Salah satu spanduk berisi kekesalan warga sekitar pelabuhana adanya aksi mogok SP JICT. Spanduk yang mengatasnamakan warga kecamatan Tanjung Priok dan kecamatan Koja, Jakarta Utara itu meminta agar pihak berwenang menindak tegas aksi mogok SP JICT karena dianggap mengganggu aktivitas ekonomi.
"Spanduk itu sudah ada sejak dini hari tadi. Ada beberapa orang yang memasang, namun saya tidak kenal," kata Edi, warga Lagoa, Kecamatan Koja, Jumat (4/8).
Ia pribadi tak keberatan dengan adanya spanduk-spanduk itu karena aksi SP JICT seringkali membuat kegiatan pelabuhan.
"Dikit-dikit demo, mogok, banyak warga cari nafkahnya di dalam terganggu, belum lagi macet dari demo mereka," tuturnya.
Hal senada dituturkan Teguh, warga kecamatan Cilincing.

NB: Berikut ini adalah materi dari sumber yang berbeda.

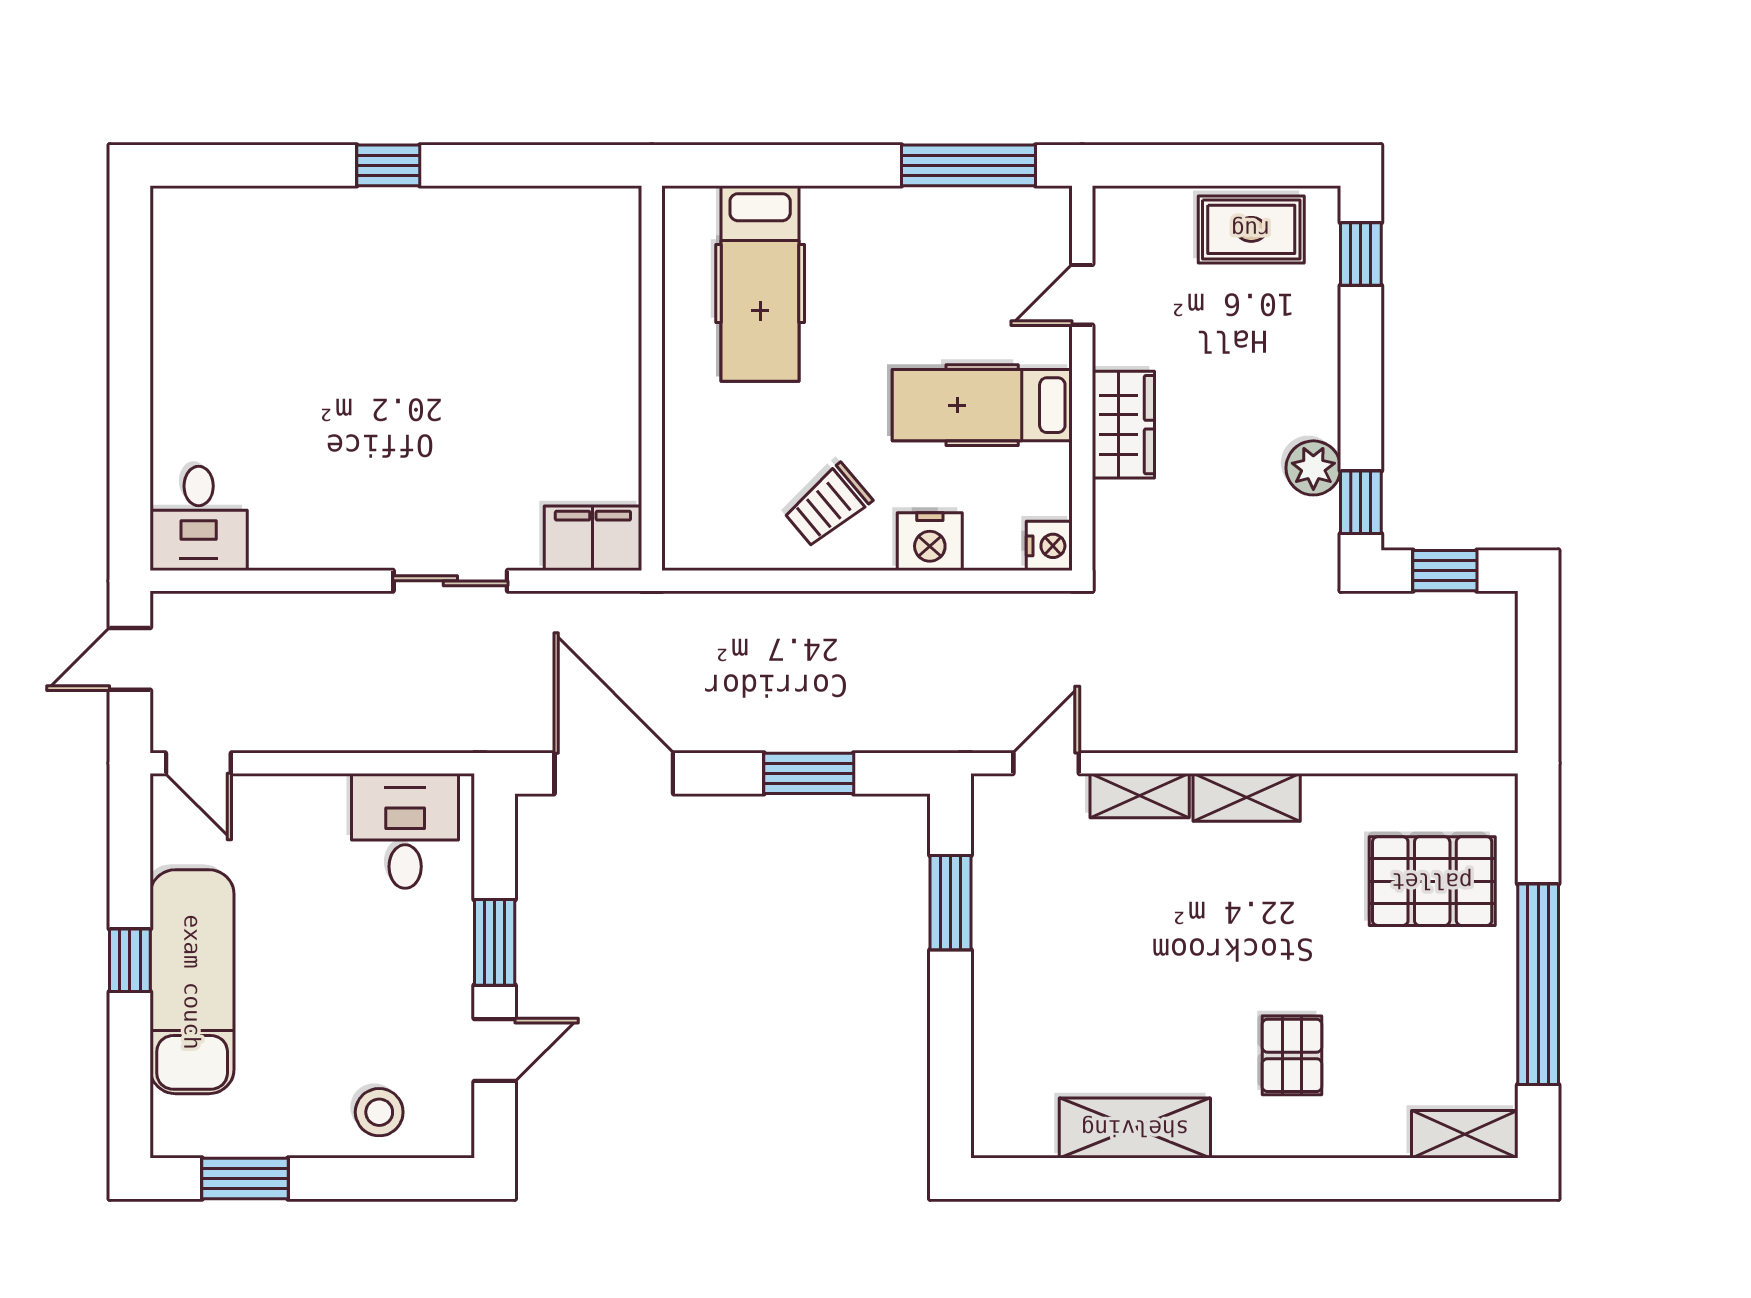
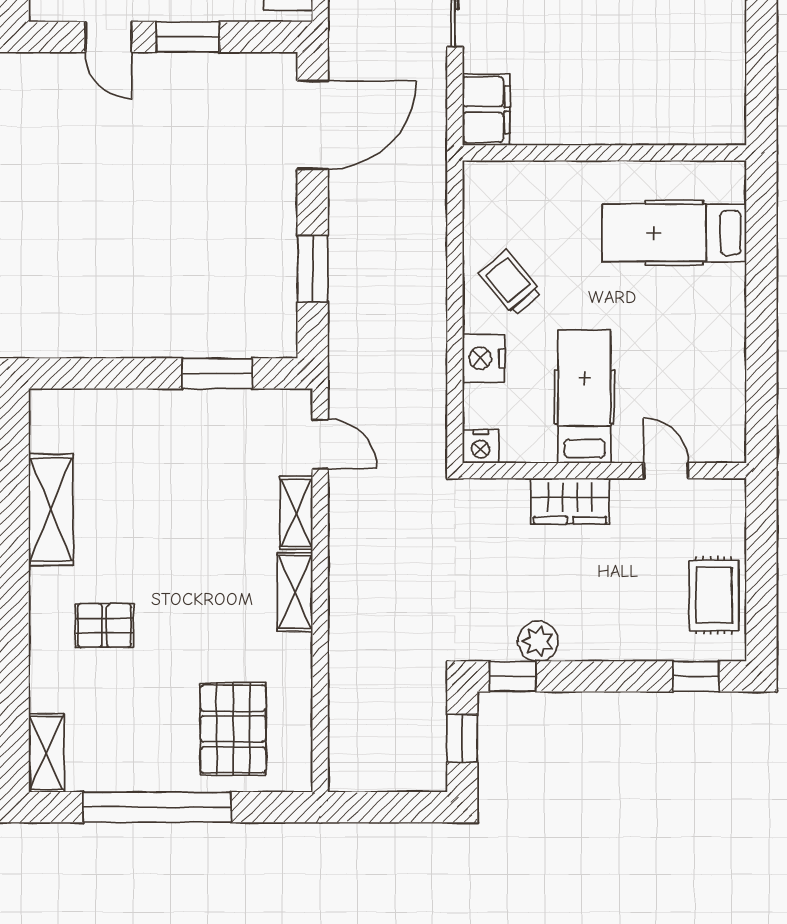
window: (969, 165) -> (761, 387), removed

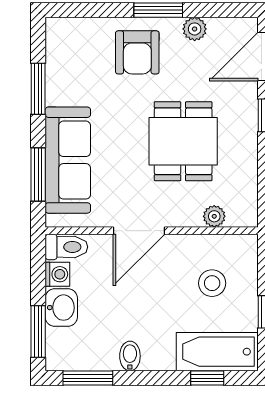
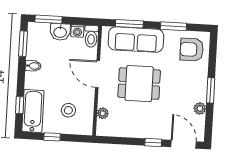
armchair: (137, 52) -> (192, 50), moved
dining table: (183, 141) -> (139, 84), moved

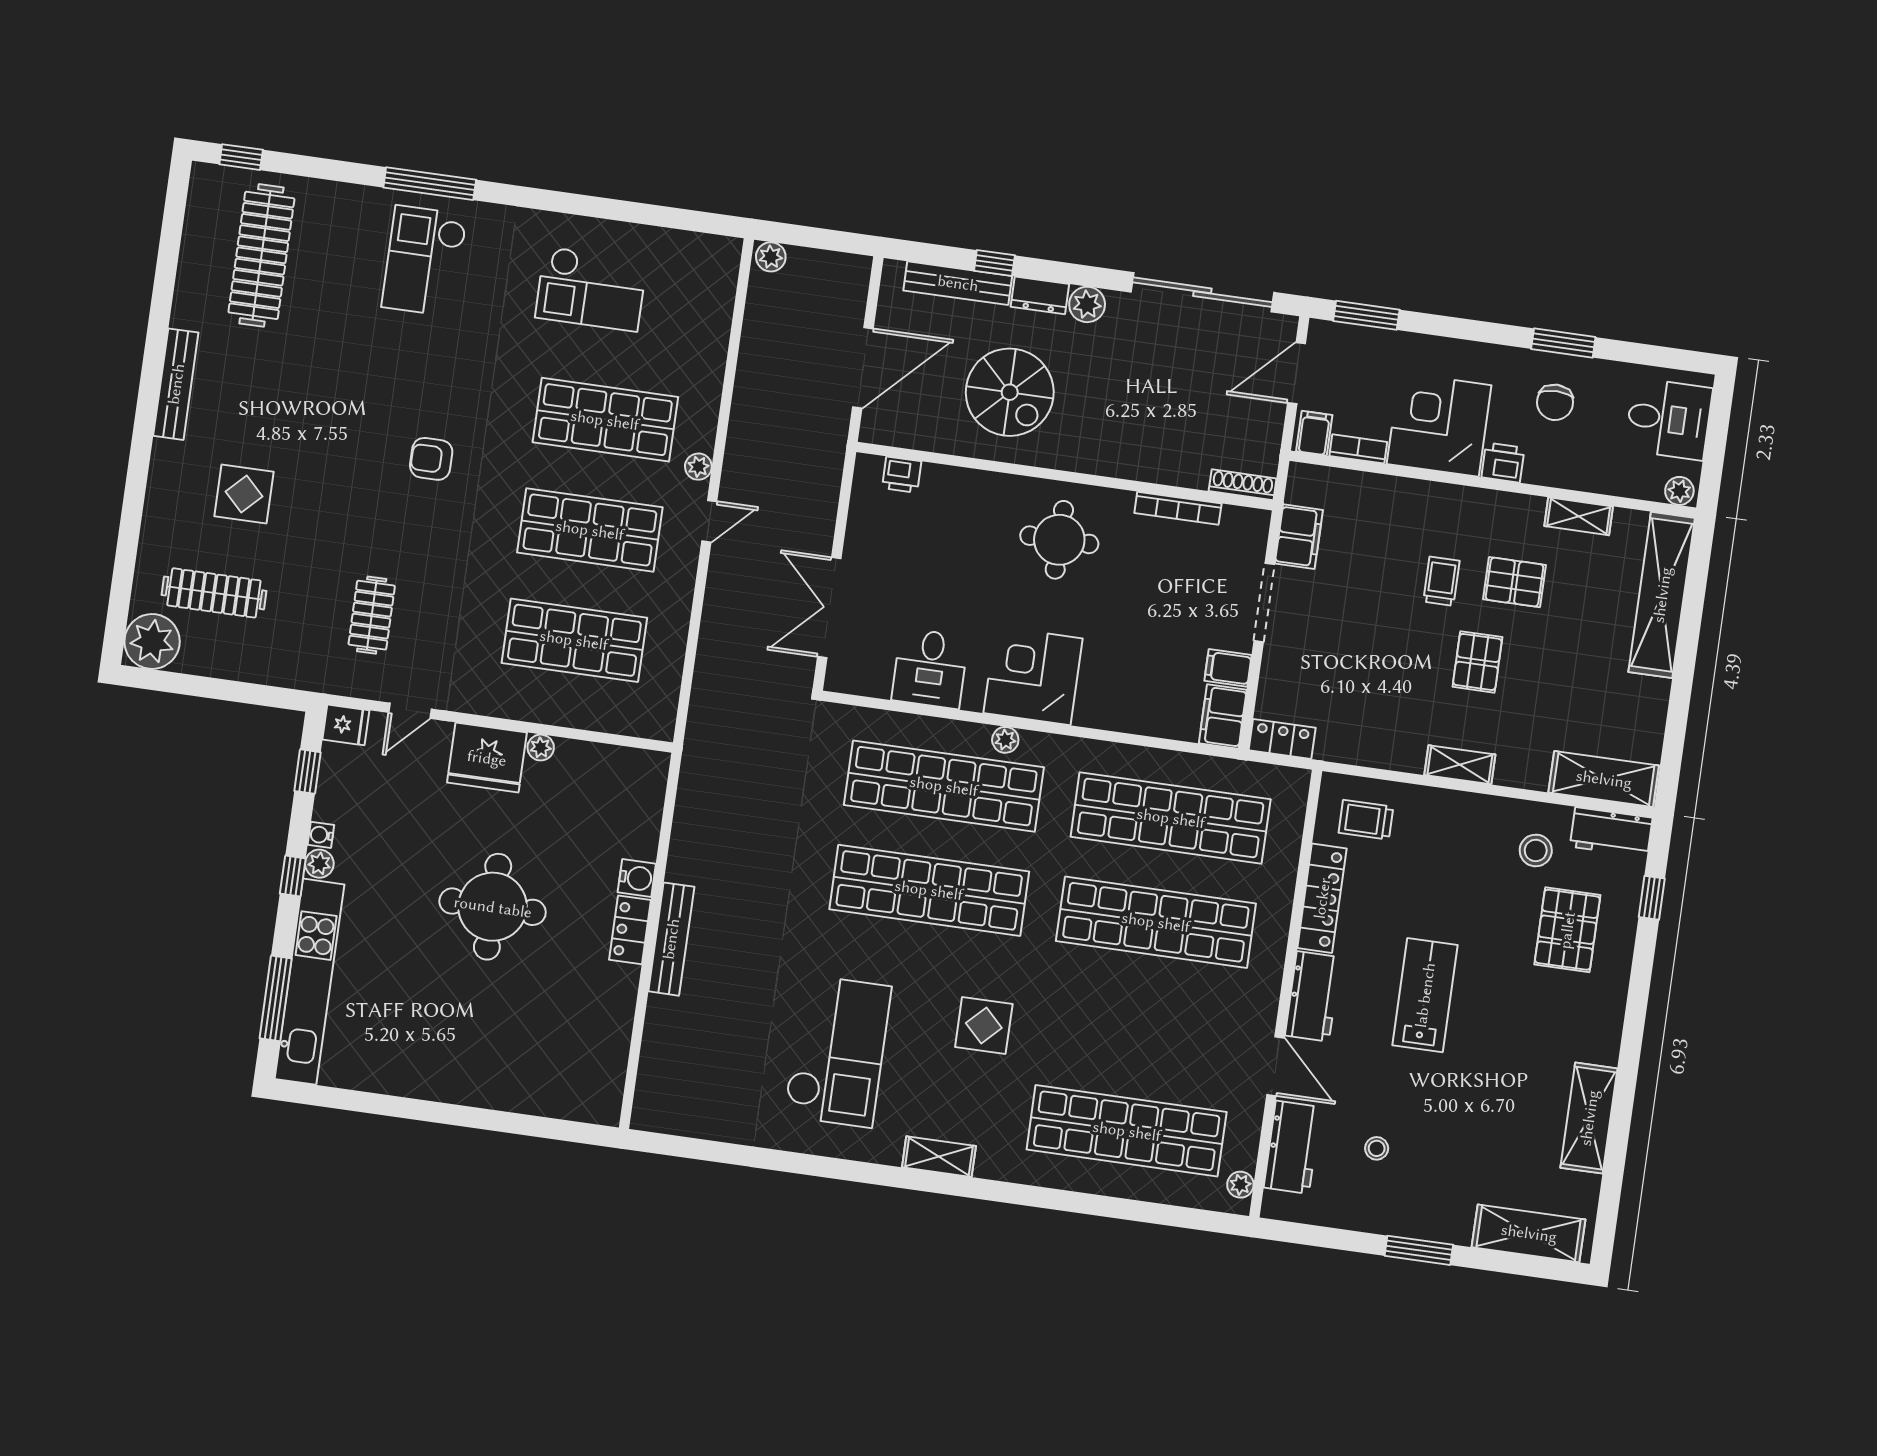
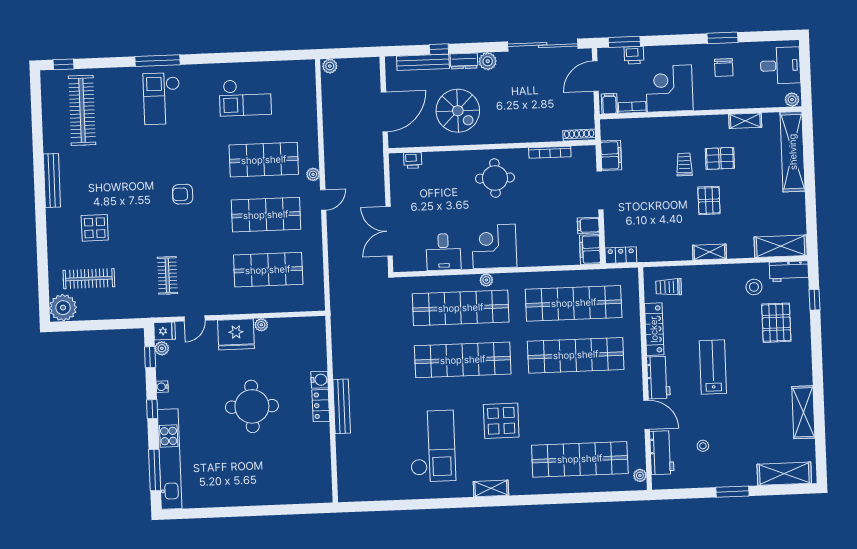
printer: (1503, 463) -> (634, 55), moved, turned 180
plant: (319, 864) -> (162, 348), moved
display table: (984, 1026) -> (501, 421), width x1.36, depth x1.36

"Saya setuju sama spanduk itu, mereka itu karyawan JICT denger-denger kan upahnya sudah sangat tinggi, apalagi yang mau dicari, kalau serakah sih nggak ada habisnya. Saya buruh harian lepas yang cari nafkah disana gak suka terganggu gara-gara perilaku serakah itu, upah kami harian pak, " ucapnya.
"Saya sulit cari kerja yang sesuai dan berpenghasilan besar, kalau memang mereka itu pekerja tak nyaman lagi bekerja di JICT saya siap gantikan, sudah mapan kok masih kurang," cetus Amar, warga Koja lulusan S1.